Laurie Simmons' daughter confronts the angry woodworking actor/conceptual artist about his alcoholisness.

"You're like in AA. That's like a whole thing that you never told me."

"You never asked."

"Was i supposed to fucking guess?"

"You don't wanna know me. You want to come over in the night and have me fuck the dogshit out of you and then leave and write about it in your diary."

"Do you ever think about me?"

"See?!"

Brian Williams' daughter arrives in a cab, having divined Laurie Simmons' daughter's location from the dropped pin. "Step away from her!" she says.

"I don't know what you want from me," the angry woodworking actor/conceptual artist says to Laurie Simmons' daughter. "Do you want me to be your fucking boyfriend?"

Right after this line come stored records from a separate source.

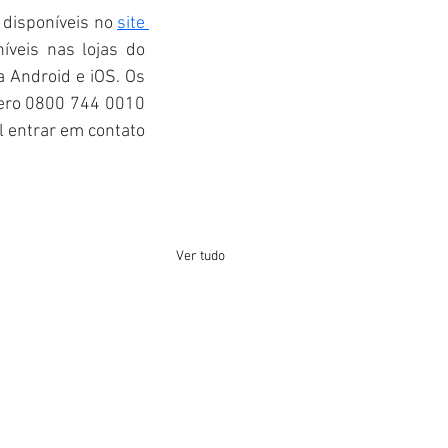
disponíveis no 
site 
veis nas lojas do 
 Android e iOS. Os 
ro 0800 744 0010 
el entrar em contato 
Ver tudo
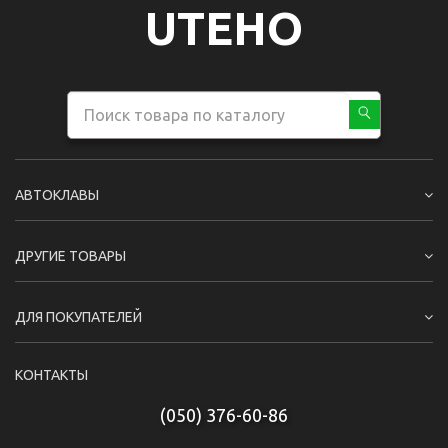
UTEHO
АВТОКЛАВЫ
ДРУГИЕ ТОВАРЫ
ДЛЯ ПОКУПАТЕЛЕЙ
КОНТАКТЫ
(050) 376-60-86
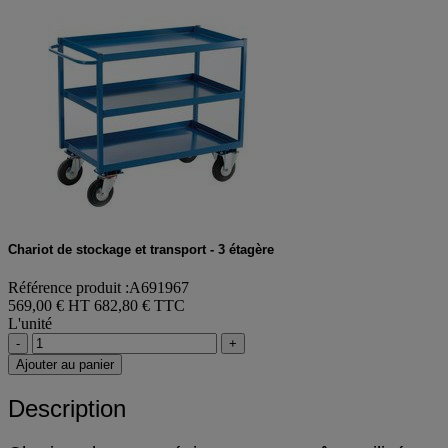
Chariot de stockage et transport - 3 étagère
Référence produit :A691967
569,00 € HT
682,80 € TTC
L'unité
-
+
Ajouter au panier
Description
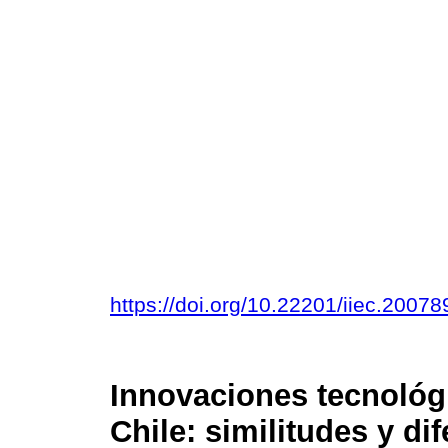
https://doi.org/10.22201/iiec.200
Innovaciones tecnológi
Chile: similitudes y di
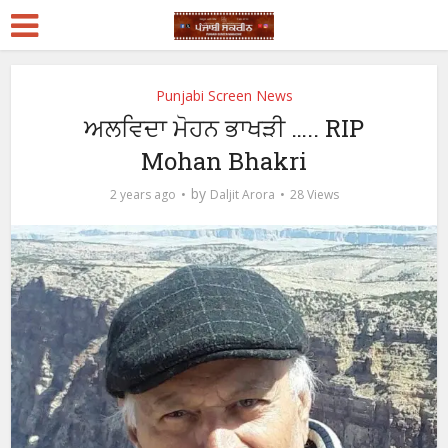
Punjabi Screen News
ਅਲਵਿਦਾ ਮੋਹਨ ਭਾਖੜੀ ….. RIP
Mohan Bhakri
by
2 years ago
Daljit Arora
28 Views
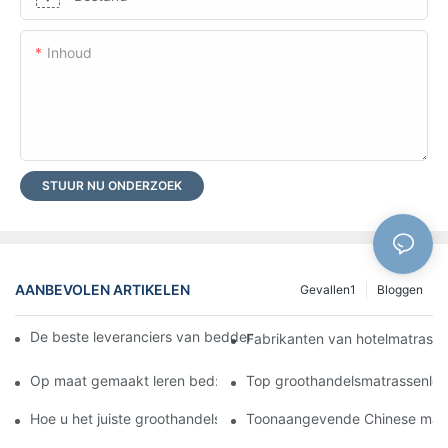
Inhoud
STUUR NU ONDERZOEK
AANBEVOLEN ARTIKELEN
Gevallen1
Bloggen
De beste leveranciers van beddengroothandels voor uw winkel
Fabrikanten van hotelmatrasse
Op maat gemaakt leren bed: transformeer uw slaapkamer in een
Top groothandelsmatrassenleve
Hoe u het juiste groothandelsbedrijf voor matrassen voor uw bedr
Toonaangevende Chinese matra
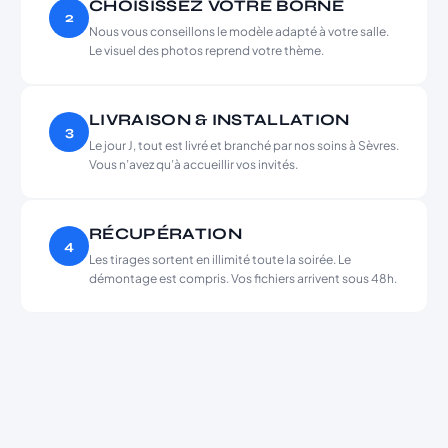
CHOISISSEZ VOTRE BORNE
2
Nous vous conseillons le modèle adapté à votre salle.
Le visuel des photos reprend votre thème.
LIVRAISON & INSTALLATION
3
Le jour J, tout est livré et branché par nos soins à Sèvres.
Vous n’avez qu’à accueillir vos invités.
RÉCUPÉRATION
4
Les tirages sortent en illimité toute la soirée. Le
démontage est compris. Vos fichiers arrivent sous 48h.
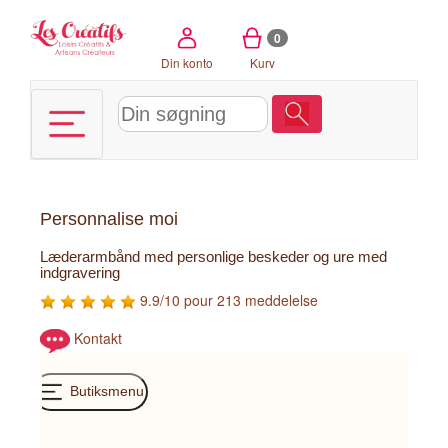
CCookie-styringspanel
0
Din konto
Kurv
Personnalise moi
Læderarmbånd med personlige beskeder og ure med
indgravering
9.9/10 pour 213 meddelelse
Kontakt
Butiksmenu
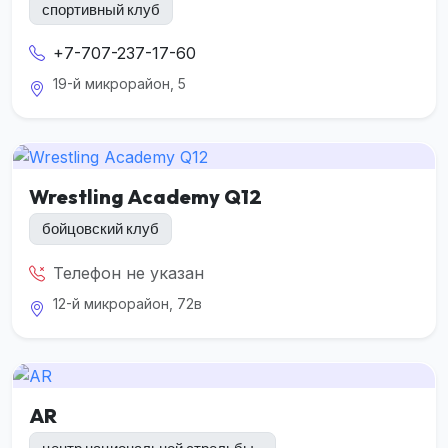
спортивный клуб
+7-707-237-17-60
19-й микрорайон, 5
Wrestling Academy Q12
бойцовский клуб
Телефон не указан
12-й микрорайон, 72в
AR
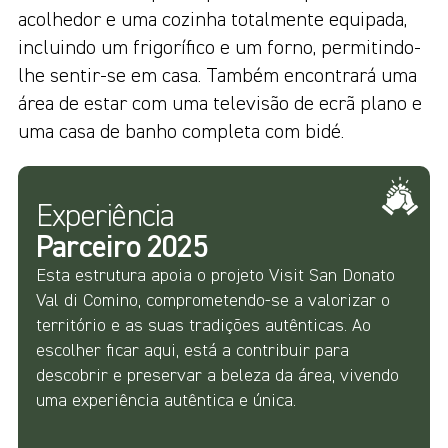
acolhedor e uma cozinha totalmente equipada,
incluindo um frigorífico e um forno, permitindo-
lhe sentir-se em casa. Também encontrará uma
área de estar com uma televisão de ecrã plano e
uma casa de banho completa com bidé.
Experiência
Parceiro 2025
Esta estrutura apoia o projeto Visit San Donato
Val di Comino, comprometendo-se a valorizar o
território e as suas tradições autênticas. Ao
escolher ficar aqui, está a contribuir para
descobrir e preservar a beleza da área, vivendo
uma experiência autêntica e única.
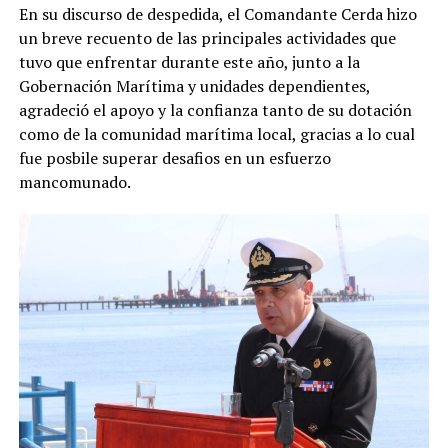
En su discurso de despedida, el Comandante Cerda hizo
un breve recuento de las principales actividades que
tuvo que enfrentar durante este año, junto a la
Gobernación Marítima y unidades dependientes,
agradeció el apoyo y la confianza tanto de su dotación
como de la comunidad marítima local, gracias a lo cual
fue posbile superar desafios en un esfuerzo
mancomunado.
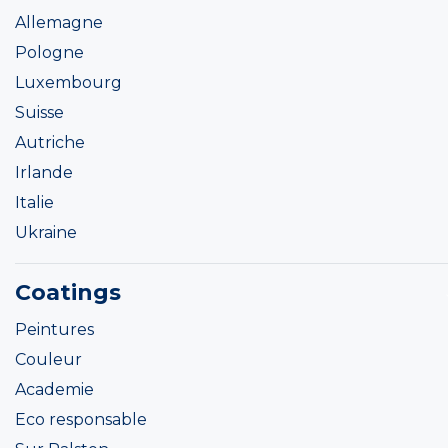
Allemagne
Pologne
Luxembourg
Suisse
Autriche
Irlande
Italie
Ukraine
Coatings
Peintures
Couleur
Academie
Eco responsable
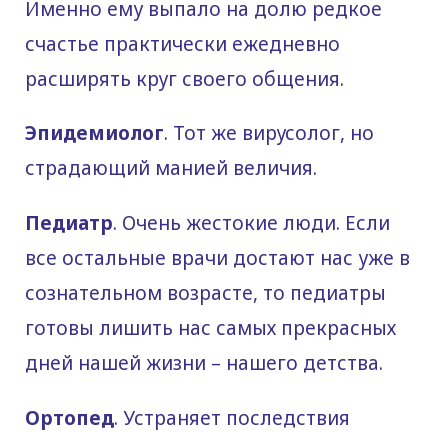
Именно ему выпало на долю редкое
счастье практически ежедневно
расширять круг своего общения.
Эпидемиолог
. Тот же вирусолог, но
страдающий манией величия.
Педиатр
. Очень жестокие люди. Если
все остальные врачи достают нас уже в
сознательном возрасте, то педиатры
готовы лишить нас самых прекрасных
дней нашей жизни – нашего детства.
Ортопед
. Устраняет последствия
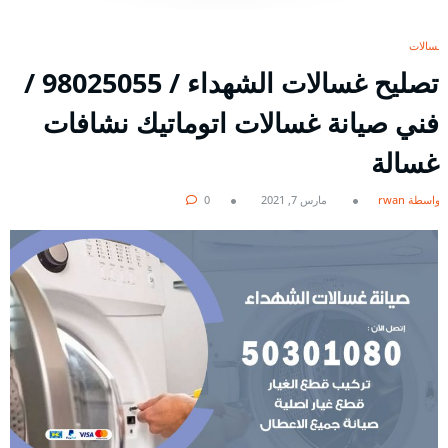
غسالات
تصليح غسالات الشهداء / 98025055 /
فني صيانة غسالات اتوماتيك نشافات
غسالة
بواسطة rwan
مارس 7, 2021
0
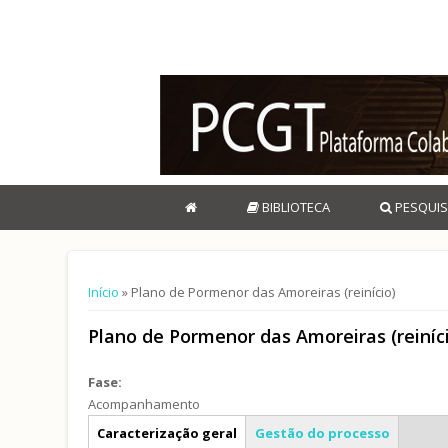
BIBLIOTECA
PESQUIS
Está aqui
Início
» Plano de Pormenor das Amoreiras (reinício)
Plano de Pormenor das Amoreiras (reiníc
Fase:
Acompanhamento
Info geral
Caracterização geral
Gestão do processo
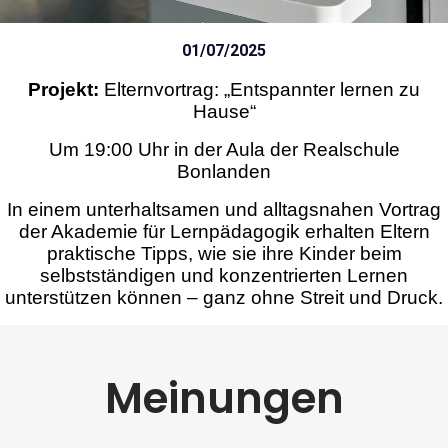
01/07/2025
Projekt:
Elternvortrag: „Entspannter lernen zu
Hause“
Um 19:00 Uhr in der Aula der Realschule
Bonlanden
In einem unterhaltsamen und alltagsnahen Vortrag
der Akademie für Lernpädagogik erhalten Eltern
praktische Tipps, wie sie ihre Kinder beim
selbstständigen und konzentrierten Lernen
unterstützen können – ganz ohne Streit und Druck.
Meinungen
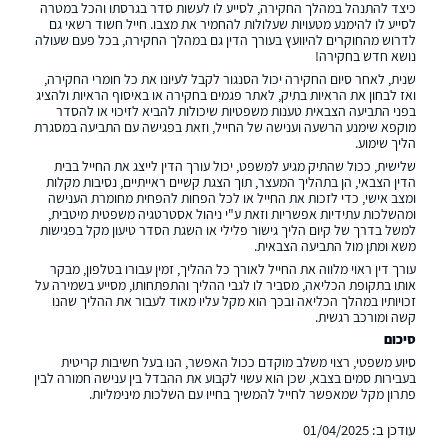
כיצד להתנהל במהלך החקירה, לסייע לו לעשות סדר בגרסתו והכל במטרה
לסייע לו להימנע מטעויות שעלולות להחמיר את מצבו. חייל חשוד רשאי גם
לדרוש מהחוקרים להיוועץ בעורך הדין גם במהלך החקירה, בכל פעם שעולה
נושא חדש בחקירה!
שנית, לאחר סיום החקירה יכול הסנגור לקבל לעיונו את כל חומרי החקירה,
ואז לבחון את הראיות בתיק, לאתר פגמים בחקירה או באיסוף הראיות ולהציג
בפני התביעה הצבאית טענות משפטיות שיכולות להביא לזיכוי או להסדר
מוקפא שימנע הרשעה וענישה של החייל, וזאת בפגישה עם התביעה במסגרת
הליך שימוע.
שלישית, ככול שהתיק מגיע למשפט, יכול עורך הדין לייצג את החייל בבית
הדין הצבאי, הן בתהליך המעצר, תוך הצגת קשיים ראייתיים, נסיבות מקלות
ומצב אישי, כדי לזכות את החייל או לכל הפחות להפחית מחומרת הענישה
ומהשלכות עתידיות אפשריות וזאת ע"י ניהול אסטרטגיה משפטית מיטבית,
למשל בדרך של קיום הליך גישור פלילי או השגת הסדר טיעון מקל בפגישות
משא ומתן מול התביעה הצבאית.
עורך דין ראוי מלווה את החייל לאורך כל ההליך, זמין עבורו בטלפון, מבקר
אותו בתקופת הכליאה, מסביר לו לגבי ההליך והתפתחותו, מסייע בשמירה על
זכויותיו במהלך הכליאה ובכך הוא מקל עליו מאוד לעבור את ההליך שהנו
קשה ומורכב רגשית.
סיכום
סיוע משפטי, רצוי משלב מוקדם ככול האפשר, הנו בעל חשיבות קריטית
בעבירות סמים בצבא, שכן הוא עשוי לקבוע את ההבדל בין ענישה חמורה לבין
פתרון מקל שמאפשר לחייל להמשיך בחייו עם השלכות מינימליות.
עודכן ב: 01/04/2025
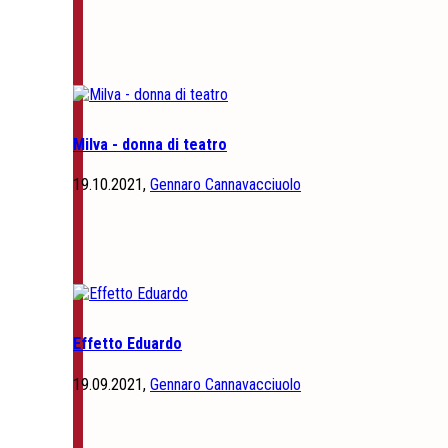
Milva - donna di teatro
19.10.2021,
Gennaro Cannavacciuolo
Effetto Eduardo
19.09.2021,
Gennaro Cannavacciuolo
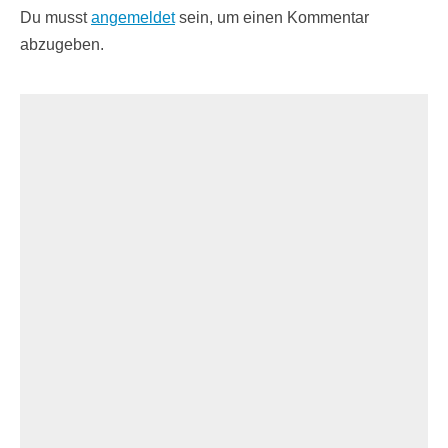
Du musst
angemeldet
sein, um einen Kommentar
abzugeben.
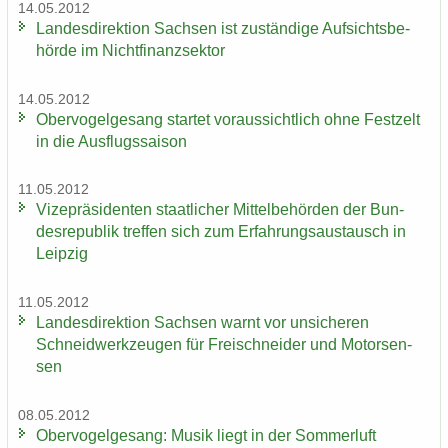
14.05.2012
Lan­des­di­rek­ti­on Sach­sen ist zu­stän­di­ge Auf­sichts­be­
hör­de im Nicht­fi­nanz­sek­tor
14.05.2012
Ober­vo­gel­ge­sang star­tet vor­aus­sicht­lich ohne Fest­zelt
in die Aus­flugs­sai­son
11.05.2012
Vi­ze­prä­si­den­ten staat­li­cher Mit­tel­be­hör­den der Bun­
des­re­pu­blik tref­fen sich zum Er­fah­rungs­aus­tausch in
Leip­zig
11.05.2012
Lan­des­di­rek­ti­on Sach­sen warnt vor un­si­che­ren
Schneid­werk­zeu­gen für Frei­schnei­der und Mo­tor­sen­
sen
08.05.2012
Ober­vo­gel­ge­sang: Musik liegt in der Som­mer­luft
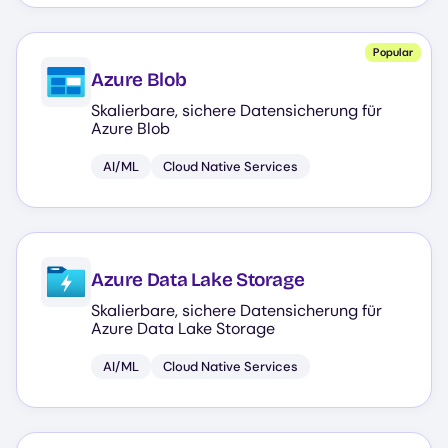
Popular
Azure Blob
Skalierbare, sichere Datensicherung für
Azure Blob
AI/ML
Cloud Native Services
Azure Data Lake Storage
Skalierbare, sichere Datensicherung für
Azure Data Lake Storage
AI/ML
Cloud Native Services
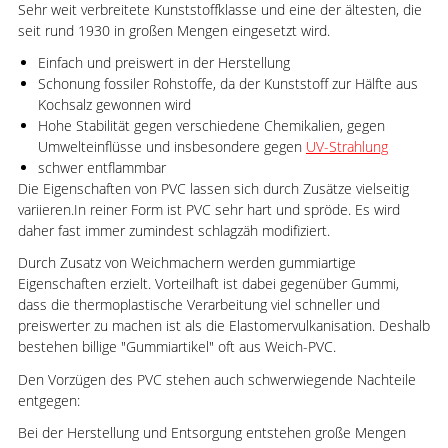
Sehr weit verbreitete Kunststoffklasse und eine der ältesten, die
seit rund 1930 in großen Mengen eingesetzt wird.
Einfach und preiswert in der Herstellung
Schonung fossiler Rohstoffe, da der Kunststoff zur Hälfte aus
Kochsalz gewonnen wird
Hohe Stabilität gegen verschiedene Chemikalien, gegen
Umwelteinflüsse und insbesondere gegen
UV-Strahlung
schwer entflammbar
Die Eigenschaften von PVC lassen sich durch Zusätze vielseitig
variieren.In reiner Form ist PVC sehr hart und spröde. Es wird
daher fast immer zumindest schlagzäh modifiziert.
Durch Zusatz von Weichmachern werden gummiartige
Eigenschaften erzielt. Vorteilhaft ist dabei gegenüber Gummi,
dass die thermoplastische Verarbeitung viel schneller und
preiswerter zu machen ist als die Elastomervulkanisation. Deshalb
bestehen billige "Gummiartikel" oft aus Weich-PVC.
Den Vorzügen des PVC stehen auch schwerwiegende Nachteile
entgegen:
Bei der Herstellung und Entsorgung entstehen große Mengen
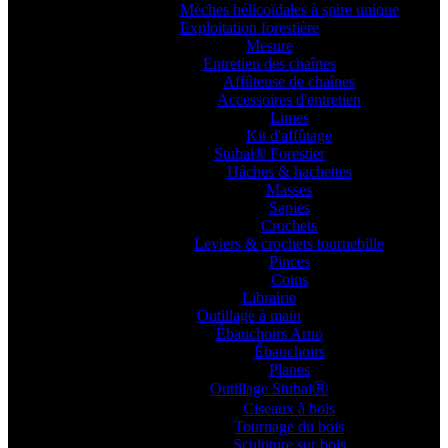
Mèches hélicoïdales à spire unique
Exploitation forestière
Mesure
Entretien des chaînes
Affûteuse de chaînes
Accessoires d'entretien
Limes
Kit d'affûtage
Stubai® Forestier
Hâches & hachettes
Masses
Sapies
Crochets
Leviers & crochets tournebille
Pinces
Coins
Librairie
Outillage à main
Ébauchoirs Arno
Ébauchoirs
Planes
Outillage StubaiⓇ
Ciseaux à bois
Tournage du bois
Sculpture sur bois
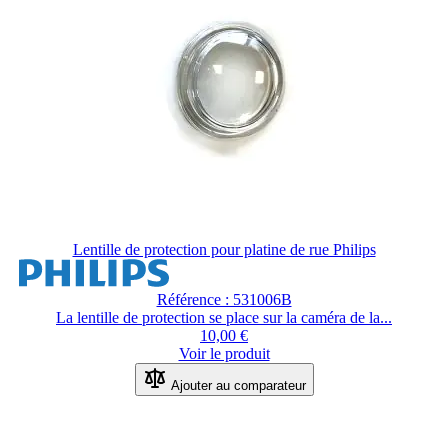
Lentille de protection pour platine de rue Philips
Référence : 531006B
La lentille de protection se place sur la caméra de la...
10,00 €
Voir le produit
Ajouter au comparateur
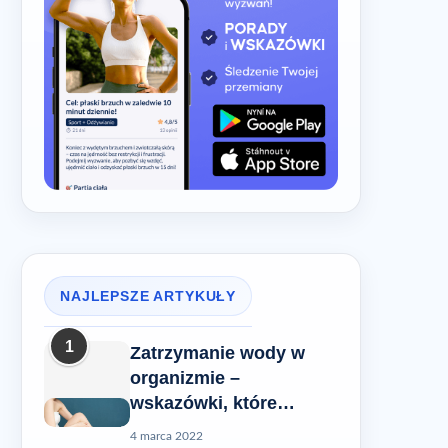
NAJLEPSZE ARTYKUŁY
1
Zatrzymanie wody w
organizmie –
wskazówki, które
pomogą Ci rozwiązać
4 marca 2022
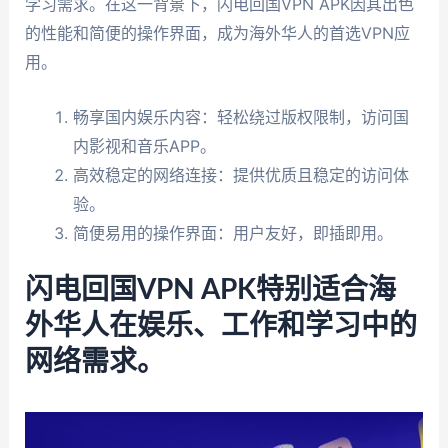
学习需求。在这一背景下，闪电回国VPN APK因其出色
的性能和简便的操作界面，成为海外华人的首选VPN应
用。
畅享国内娱乐内容：轻松绕过版权限制，访问国
内影视和音乐APP。
高效稳定的网络连接：提供优质且稳定的访问体
验。
简便易用的操作界面：用户友好，即插即用。
闪电回国VPN APK特别适合海
外华人在娱乐、工作和学习中的
网络需求。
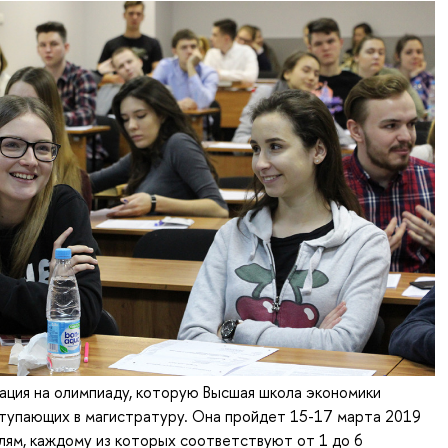
ация на олимпиаду, которую Высшая школа экономики
ступающих в магистратуру. Она пройдет 15-17 марта 2019
лям, каждому из которых соответствуют от 1 до 6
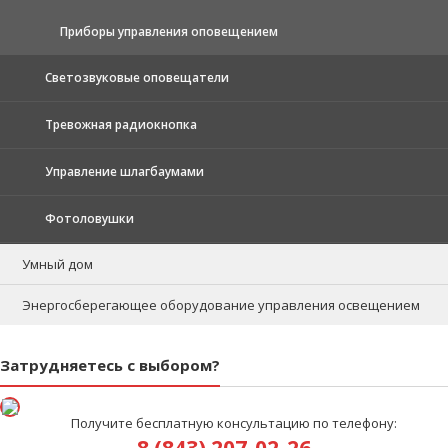
Приборы управления оповещением
Светозвуковые оповещатели
Тревожная радиокнопка
Управление шлагбаумами
Фотоловушки
Умный дом
Энергосберегающее оборудование управления освещением
Затрудняетесь с выбором?
Получите бесплатную консультацию по телефону:
8 (843) 207-02-26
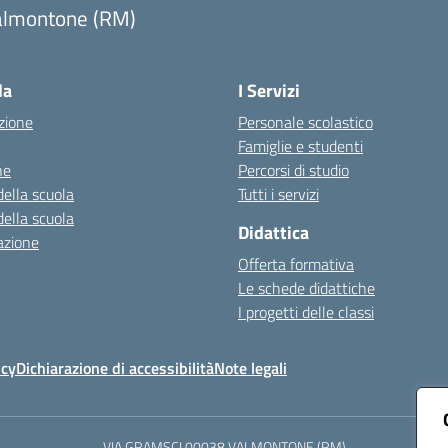
almontone (RM)
Visita la pagina iniziale della scuola
la
I Servizi
zione
Personale scolastico
Famiglie e studenti
ne
Percorsi di studio
della scuola
Tutti i servizi
della scuola
Didattica
azione
Offerta formativa
Le schede didattiche
I progetti delle classi
icy
Dichiarazione di accessibilità
Note legali
VIA GRAMSCI 00038 VALMONTONE (RM)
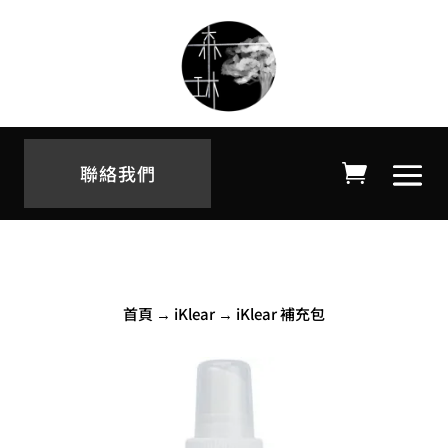
聯絡我們
首頁
→
iKlear
→ iKlear 補充包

Cut to the angry woodworking actor/conceptual artist, Laurie Simmons' daughter, and Brian Williams' daughter in the back of the cab together, with the angry woodworking actor/conceptual artist's bike across their laps. Laurie Simmons' daughter begins to smile, because she has a boyfriend now.

There's no fucking way you could fit a bike in the back of a cab with three people. Skrillex.